Improper temperature control – the danger zone is between 5°C and 60°C and pathogenic bacteria multiply very rapidly in this environment.
Cross-contamination – mixing different food types, as well as cooked and uncooked food, can result in bacteria being served to a customer. Proper storage, food handling and cleaning procedures must be followed to prevent cross-contamination.
Pests – proper storage and regular pest controls are necessary because pests transmit germs and spoil food.
Improper cleaning – if cleaning and sanitation processes are not done correctly, bacteria and other pathogens will multiply and cause problems.

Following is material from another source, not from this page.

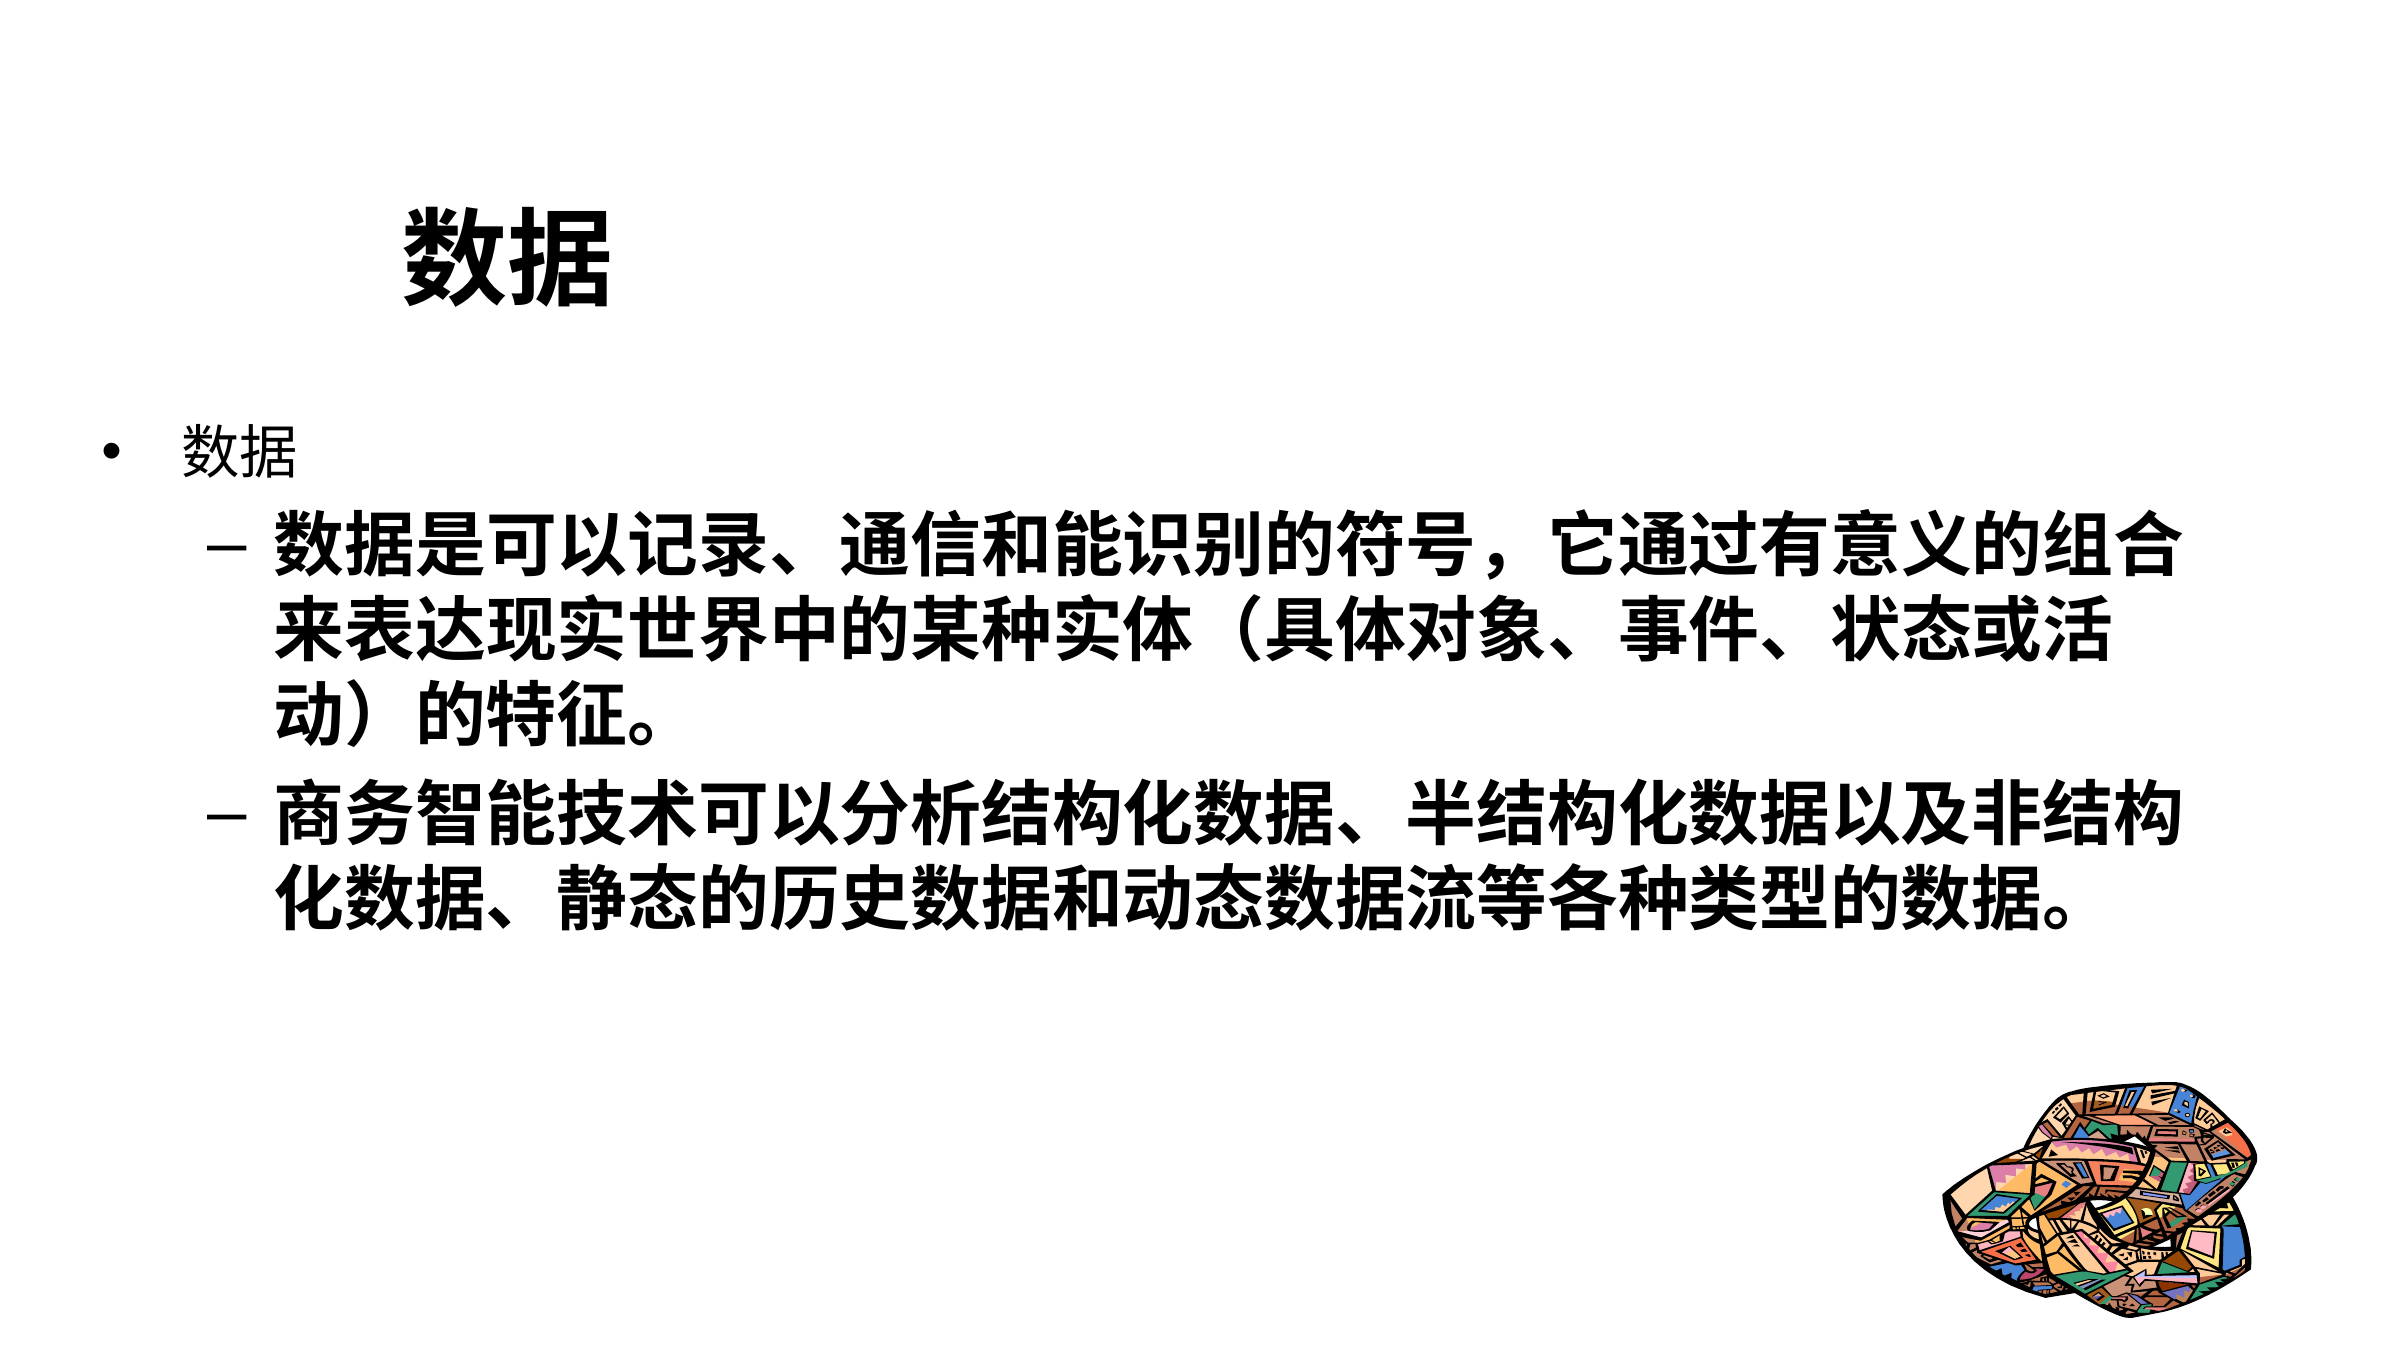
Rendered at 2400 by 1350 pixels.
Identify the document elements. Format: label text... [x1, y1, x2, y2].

list 数据 数据是可以记录、通信和能识别的符号，它通过有意义的组合来表达现实世界中的某种实体（具体对象、事件、状态或活动）的特征。 商务智能技术可以分析结构化数据、半结构化数据以及非结构化数据、静态的历史数据和动态数据流等各种类型的数据。 [80, 404, 2220, 1275]
title 数据 [380, 179, 1160, 330]
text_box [1939, 1079, 2261, 1321]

Correct hygiene procedures therefore take all of the above dangers into account and manage these.
Since 1 July 2013 every food premises must have a written sickness policy which must be adhered to by all food handling staff.
The sickness policy provides a system of controls to minimize the risk of food becoming contaminated from food handlers carrying harmful bacteria and viruses. It outlines general exclusion criteria, as well as, exclusion times for specific illnesses.
You can download a copy of the health and sickness templates, sickness record sheet and exclusion of infected persons information, from the Ministry for Primary Industries FCP manual.
By law, food handling staff must report any illness to their manager especially any skin, nose, throat, stomach or bowel trouble or if they have infected wounds.
It is the employer's responsibility to ensure that food handlers do not pose a risk to food safety.
Separate raw, cooked and defrosting foods
Separating food handling equipment
I have give links to some of the common foodborne illness click here for a A_Z list
Contamination times and symptoms
Times vary from an hour to several days. Common symptoms are cramps, nausea, vomiting, diarrhoea and fever. Consider that in a worst case scenario food poisoning can lead to death!